A study of quasar proximity in O vi absorbers atz= 2-3★

Abstract

With the goal of investigating the nature of O VI absorbers at high redshifts, we study the effects of proximity to the background quasar. In a sample of 16 quasars at Z QSO between 2.14 and 2.87 observed at high signal-to-noise ratio and 6.6 km s -1 resolution with the Very Large Telescope/Ultraviolet and Visual Echelle Spectrograph (VLT/UVES), we detect 35 O vi absorption-line systems (comprising over 100 individual O vi components) lying within 8000 km s -1 of Z QSO . We present component fits to the O VI absorption and the accompanying Hi, C IV and Nv. The systems can be categorized into nine strong and 26 weak Ovi absorbers. The strong (intrinsic) absorbers are defined by the presence of either broad, fully saturated O vi absorption or partial coverage of the continuum source, and in practice all have log N(O VI) ≥ 15.0; these systems are interpreted as representing either quasar-driven outflows or gas close to the central engine of the active galactic nuclei.
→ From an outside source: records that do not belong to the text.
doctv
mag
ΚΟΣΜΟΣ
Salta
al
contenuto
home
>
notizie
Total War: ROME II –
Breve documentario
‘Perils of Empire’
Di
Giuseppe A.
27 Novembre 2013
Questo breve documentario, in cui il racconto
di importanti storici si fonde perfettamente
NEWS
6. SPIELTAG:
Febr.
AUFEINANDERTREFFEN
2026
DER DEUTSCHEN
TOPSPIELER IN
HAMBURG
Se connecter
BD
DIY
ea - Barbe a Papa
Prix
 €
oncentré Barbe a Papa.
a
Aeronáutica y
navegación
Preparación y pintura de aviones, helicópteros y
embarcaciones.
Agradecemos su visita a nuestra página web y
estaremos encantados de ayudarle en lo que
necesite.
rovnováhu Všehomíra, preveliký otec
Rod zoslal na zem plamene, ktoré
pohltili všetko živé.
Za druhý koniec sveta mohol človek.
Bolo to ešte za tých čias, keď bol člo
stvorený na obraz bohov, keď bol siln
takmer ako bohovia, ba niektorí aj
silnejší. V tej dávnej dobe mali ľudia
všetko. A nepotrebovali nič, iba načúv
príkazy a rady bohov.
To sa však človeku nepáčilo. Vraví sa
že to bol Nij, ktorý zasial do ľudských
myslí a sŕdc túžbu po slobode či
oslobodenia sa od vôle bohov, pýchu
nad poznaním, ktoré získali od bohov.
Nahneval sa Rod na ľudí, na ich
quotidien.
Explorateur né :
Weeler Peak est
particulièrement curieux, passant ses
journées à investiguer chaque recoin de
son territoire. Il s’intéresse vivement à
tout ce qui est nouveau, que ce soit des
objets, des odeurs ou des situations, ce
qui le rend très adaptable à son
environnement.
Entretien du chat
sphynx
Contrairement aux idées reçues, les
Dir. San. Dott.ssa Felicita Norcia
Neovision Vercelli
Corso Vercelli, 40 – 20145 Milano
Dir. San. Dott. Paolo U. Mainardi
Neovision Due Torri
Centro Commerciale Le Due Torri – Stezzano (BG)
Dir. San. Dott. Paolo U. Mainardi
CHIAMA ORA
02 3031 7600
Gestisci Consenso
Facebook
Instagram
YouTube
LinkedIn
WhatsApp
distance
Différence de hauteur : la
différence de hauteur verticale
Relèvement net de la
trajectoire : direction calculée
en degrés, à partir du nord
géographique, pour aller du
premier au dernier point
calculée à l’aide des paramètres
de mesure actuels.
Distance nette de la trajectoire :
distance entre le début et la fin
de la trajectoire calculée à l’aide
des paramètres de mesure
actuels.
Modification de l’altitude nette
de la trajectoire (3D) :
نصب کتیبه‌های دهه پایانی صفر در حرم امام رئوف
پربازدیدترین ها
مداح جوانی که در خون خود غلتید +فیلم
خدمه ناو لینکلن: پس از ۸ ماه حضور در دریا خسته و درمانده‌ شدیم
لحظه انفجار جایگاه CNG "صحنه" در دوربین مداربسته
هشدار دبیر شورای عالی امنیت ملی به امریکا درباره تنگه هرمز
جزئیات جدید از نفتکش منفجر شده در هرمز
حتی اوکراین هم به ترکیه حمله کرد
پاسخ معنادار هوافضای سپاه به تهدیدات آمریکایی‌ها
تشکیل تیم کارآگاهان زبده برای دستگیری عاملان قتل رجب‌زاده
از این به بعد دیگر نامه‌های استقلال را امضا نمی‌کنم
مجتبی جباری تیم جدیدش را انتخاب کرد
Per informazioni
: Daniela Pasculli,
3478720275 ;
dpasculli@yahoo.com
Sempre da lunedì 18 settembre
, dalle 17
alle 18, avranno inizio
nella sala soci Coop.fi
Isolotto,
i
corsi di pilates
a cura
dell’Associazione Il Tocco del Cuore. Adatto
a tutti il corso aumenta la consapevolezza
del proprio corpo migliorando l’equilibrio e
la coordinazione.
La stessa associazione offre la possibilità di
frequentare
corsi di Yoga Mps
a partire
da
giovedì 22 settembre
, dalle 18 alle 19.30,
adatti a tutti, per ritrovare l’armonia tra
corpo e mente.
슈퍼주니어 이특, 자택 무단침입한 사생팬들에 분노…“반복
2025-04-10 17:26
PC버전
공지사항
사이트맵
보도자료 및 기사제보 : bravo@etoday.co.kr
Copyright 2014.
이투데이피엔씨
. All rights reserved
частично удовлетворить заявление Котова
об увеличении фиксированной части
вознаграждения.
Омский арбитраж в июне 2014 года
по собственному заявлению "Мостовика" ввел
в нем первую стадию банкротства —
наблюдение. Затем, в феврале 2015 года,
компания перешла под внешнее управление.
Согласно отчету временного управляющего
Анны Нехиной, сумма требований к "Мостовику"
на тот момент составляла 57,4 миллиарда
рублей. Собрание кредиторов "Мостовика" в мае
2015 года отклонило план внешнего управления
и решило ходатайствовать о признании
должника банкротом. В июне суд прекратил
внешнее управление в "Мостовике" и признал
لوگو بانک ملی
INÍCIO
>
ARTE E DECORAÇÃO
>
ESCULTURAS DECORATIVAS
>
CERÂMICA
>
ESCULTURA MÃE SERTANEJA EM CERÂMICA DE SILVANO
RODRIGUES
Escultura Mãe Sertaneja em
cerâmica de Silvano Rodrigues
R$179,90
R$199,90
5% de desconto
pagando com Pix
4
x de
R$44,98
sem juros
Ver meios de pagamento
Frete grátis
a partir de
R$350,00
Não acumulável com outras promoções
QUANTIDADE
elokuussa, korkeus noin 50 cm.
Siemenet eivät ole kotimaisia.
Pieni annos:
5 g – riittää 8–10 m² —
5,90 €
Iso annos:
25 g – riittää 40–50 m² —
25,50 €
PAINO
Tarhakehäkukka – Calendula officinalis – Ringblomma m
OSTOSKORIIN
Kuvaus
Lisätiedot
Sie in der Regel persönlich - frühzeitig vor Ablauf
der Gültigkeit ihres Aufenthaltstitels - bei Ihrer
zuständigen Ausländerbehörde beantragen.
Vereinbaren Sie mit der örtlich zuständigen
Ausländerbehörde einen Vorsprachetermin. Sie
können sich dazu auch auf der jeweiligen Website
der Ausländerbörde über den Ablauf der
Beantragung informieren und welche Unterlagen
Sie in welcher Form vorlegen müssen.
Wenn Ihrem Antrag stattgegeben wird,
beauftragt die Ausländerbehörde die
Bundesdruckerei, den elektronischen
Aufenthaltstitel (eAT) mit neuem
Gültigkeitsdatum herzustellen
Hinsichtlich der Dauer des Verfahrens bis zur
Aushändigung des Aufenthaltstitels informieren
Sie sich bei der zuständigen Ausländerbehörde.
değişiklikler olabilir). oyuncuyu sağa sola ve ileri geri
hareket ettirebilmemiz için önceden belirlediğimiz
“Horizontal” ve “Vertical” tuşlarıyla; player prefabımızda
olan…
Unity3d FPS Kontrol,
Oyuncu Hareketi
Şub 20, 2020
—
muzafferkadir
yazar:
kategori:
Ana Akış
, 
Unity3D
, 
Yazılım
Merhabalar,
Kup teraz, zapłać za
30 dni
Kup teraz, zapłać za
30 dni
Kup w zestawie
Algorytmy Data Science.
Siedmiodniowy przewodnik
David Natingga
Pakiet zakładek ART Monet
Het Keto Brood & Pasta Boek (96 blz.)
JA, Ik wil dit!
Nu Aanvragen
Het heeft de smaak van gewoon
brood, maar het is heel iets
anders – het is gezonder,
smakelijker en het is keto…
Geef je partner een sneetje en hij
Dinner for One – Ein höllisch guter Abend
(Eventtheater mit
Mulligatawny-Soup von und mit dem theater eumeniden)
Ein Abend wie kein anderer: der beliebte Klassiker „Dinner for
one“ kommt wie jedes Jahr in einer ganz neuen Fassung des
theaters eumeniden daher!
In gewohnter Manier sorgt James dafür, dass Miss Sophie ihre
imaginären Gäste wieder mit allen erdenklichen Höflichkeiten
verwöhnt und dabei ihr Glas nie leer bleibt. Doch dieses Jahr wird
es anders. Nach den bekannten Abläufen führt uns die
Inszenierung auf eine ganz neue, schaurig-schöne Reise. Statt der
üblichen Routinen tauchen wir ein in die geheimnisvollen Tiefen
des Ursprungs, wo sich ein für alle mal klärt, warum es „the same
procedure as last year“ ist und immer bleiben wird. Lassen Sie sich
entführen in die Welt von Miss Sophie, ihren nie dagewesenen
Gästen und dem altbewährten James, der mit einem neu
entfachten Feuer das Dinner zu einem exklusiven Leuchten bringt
The weak (also known as narrow) systems show no partial coverage or saturation, and are characterized by log N(O VI) < 14.5 and a median total velocity width of only 42 km s -1 . The incidence dN/dz of weak O vi systems within 2000 km s -1 of the quasar down to a limiting equivalent width of 8 mA is 42 ± 12. Between 2000 and 8000 km s -1 , dN/dz falls to 14 ± 4, equal to the incidence of intervening O vi absorbers measured in the same spectra. Whereas the accompanying H and C iv column densities are significantly lower (by a mean of ∼1 dex) in the weak Ovi absorbers within 2000 km s -1 of Z QSO than in those at larger velocities, the O VI column densities display no dependence on proximity. Furthermore, significant offsets between the H i and O vi centroids in ≈50 per cent of the weak absorbers imply that (at least in these cases) the H I and O VI lines are not formed in the same phase of gas, preventing us from making reliable metallicity determinations and ruling out single-phase photoionization model solutions. In summary, we find no firm evidence that quasar radiation influences the weak O vi absorbers, suggesting they are collisionally ionized rather than photoionized, possibly in the multiphase haloes of foreground galaxies. Non-equilibrium collisional ionization models are needed to explain the low temperatures in the absorbing gas, which are implied by narrow-line widths (b < 14 km s -1 ) in over half of the observed O vi components.